A Case Against Market Timing
Wednesday, June 4th, 2008A customer wrote us yesterday and told us that they didn’t need our advice right now because they had pulled all their money out of the market and put it into the money market fund in their account. While this is not the first time this has happened, it still bothers me a great deal whenever I hear about it.
There are certainly very legitimate reasons to move your retirement money into a cash-equivalent investment like a money market or stable value fund. When you don’t have the time to ride out shorter-term ups and downs of the market, you may need to get more conservative with your money. But the more frequent reason people pull out of the market is flat out nervousness. Many people that get nervous about the markets are tempted to pull their money out before (they think) things could get worse. When the market starts to go back up, the plan is to jump back into their original investments, reaping the rewards of future market gains.
Well, I’m here to tell you two things:
1. Pulling out of the market whenever you fear further declines is a form of market timing
2. Market timing is extremely risky and can easily cost you tens of thousands of dollars if your timing is off the slightest bit.

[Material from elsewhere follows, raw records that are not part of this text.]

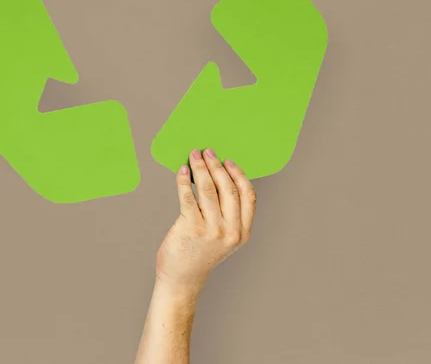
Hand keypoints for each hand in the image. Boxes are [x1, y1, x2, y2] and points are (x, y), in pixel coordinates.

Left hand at [155, 148, 256, 290]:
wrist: (182, 278)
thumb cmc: (200, 253)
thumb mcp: (224, 237)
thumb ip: (227, 214)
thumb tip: (218, 176)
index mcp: (242, 232)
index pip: (248, 196)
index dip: (238, 174)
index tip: (228, 160)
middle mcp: (230, 231)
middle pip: (228, 188)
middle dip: (217, 166)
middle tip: (207, 152)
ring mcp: (211, 230)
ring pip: (209, 189)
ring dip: (200, 167)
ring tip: (194, 155)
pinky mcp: (191, 227)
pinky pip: (188, 196)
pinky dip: (184, 180)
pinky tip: (182, 171)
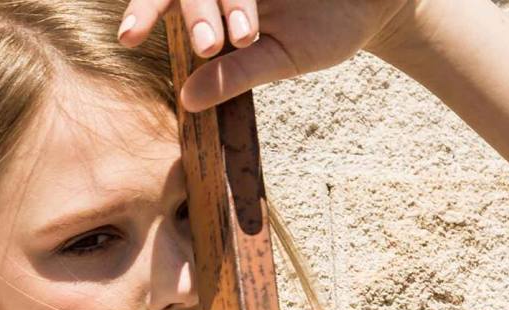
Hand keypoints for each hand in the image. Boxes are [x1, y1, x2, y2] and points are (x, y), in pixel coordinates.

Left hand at [116, 0, 422, 110]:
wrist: (380, 1)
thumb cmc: (325, 29)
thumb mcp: (280, 57)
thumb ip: (233, 74)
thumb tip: (187, 101)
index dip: (145, 10)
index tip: (127, 37)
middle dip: (193, 8)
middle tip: (207, 45)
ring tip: (243, 32)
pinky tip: (244, 15)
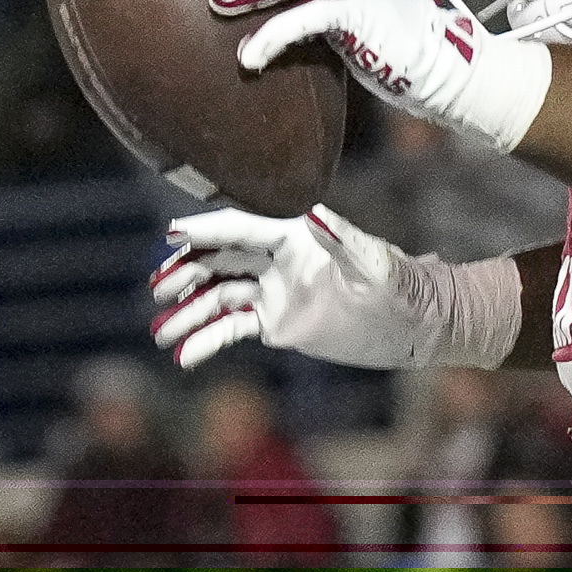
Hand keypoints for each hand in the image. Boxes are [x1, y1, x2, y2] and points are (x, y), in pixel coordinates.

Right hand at [150, 206, 479, 369]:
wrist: (412, 323)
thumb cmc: (399, 286)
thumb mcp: (374, 263)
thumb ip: (343, 239)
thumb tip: (316, 215)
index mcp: (294, 234)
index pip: (240, 227)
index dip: (205, 231)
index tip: (172, 236)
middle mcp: (276, 257)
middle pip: (218, 258)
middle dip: (185, 273)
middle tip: (158, 289)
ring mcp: (271, 289)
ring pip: (218, 296)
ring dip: (188, 311)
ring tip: (159, 330)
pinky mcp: (274, 321)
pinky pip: (231, 328)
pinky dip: (207, 340)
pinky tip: (184, 356)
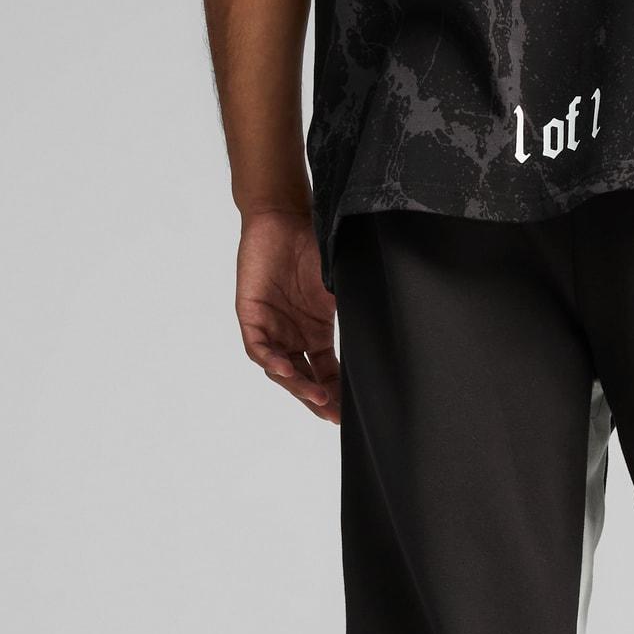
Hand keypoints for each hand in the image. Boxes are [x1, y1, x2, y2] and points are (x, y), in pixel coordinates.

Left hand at [236, 209, 340, 421]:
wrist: (285, 217)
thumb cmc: (314, 247)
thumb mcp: (339, 288)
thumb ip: (353, 314)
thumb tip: (382, 343)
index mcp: (315, 334)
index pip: (326, 373)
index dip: (337, 394)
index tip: (349, 414)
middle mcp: (292, 336)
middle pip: (304, 378)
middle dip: (317, 399)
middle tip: (334, 416)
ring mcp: (271, 328)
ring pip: (281, 369)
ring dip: (298, 386)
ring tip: (316, 398)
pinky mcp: (251, 316)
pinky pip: (258, 348)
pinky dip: (271, 361)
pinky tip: (286, 371)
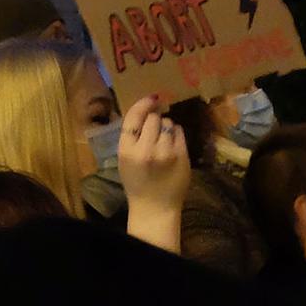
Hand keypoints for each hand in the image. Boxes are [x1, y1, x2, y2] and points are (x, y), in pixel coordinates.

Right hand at [120, 94, 189, 252]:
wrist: (155, 208)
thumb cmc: (136, 182)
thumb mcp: (124, 159)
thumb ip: (131, 137)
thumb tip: (144, 109)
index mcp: (127, 150)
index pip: (134, 117)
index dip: (143, 103)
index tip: (151, 98)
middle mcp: (146, 149)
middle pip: (152, 118)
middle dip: (154, 118)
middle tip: (154, 128)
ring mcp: (166, 153)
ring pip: (168, 123)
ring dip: (166, 126)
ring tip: (163, 139)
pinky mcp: (182, 156)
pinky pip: (180, 132)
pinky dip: (176, 134)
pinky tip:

Read on to get the facts.
Goldman Sachs Asset Management did a study that looked at market returns as represented by the S&P 500 Index from 1986 to 2006. Here is what the data shows:
Stay invested in all 5,297 days of this study period, and the annual return is 12.12%
Miss the 10 best days and the annual return is 8.56% - a difference of 3.56% per year.
Miss the best 40 days and the annual return drops to 1.87%.
Miss the best 70 days and the annual return drops to -3.02%.
As the data above indicates, if you are out of the market only a handfull of key times, your returns can be severely impacted. What does this return difference mean in terms of dollars in your account at retirement? Let’s say you just missed the 10 best days over the above 20 year period, saved $400 per month for all of those 20 years, and had a return on your investments of 8.6% (rounded for our calculator) per year. You would have $254,500 after the 20 years. Under the same assumptions, except if your return were instead 12% per year (rounded for our calculator), you would have $ 399,700 - a difference of over $145,000 (these are before tax numbers). And that’s only 10 days! Imagine if you had missed the top 70 days, just over 1% of the days covered in the time period, and lost money!
Given these numbers, is it really worth the risk of going in and out of the market? We think not.
-Scott Revare
The returns listed are based on the S&P 500 Index, which is the Standard & Poors’ 500 composite stock price index of 500 stocks, an unmanaged index of common stock prices. The index figures do not reflect any deduction for fees, expenses or taxes. Past performance is not indicative of future results.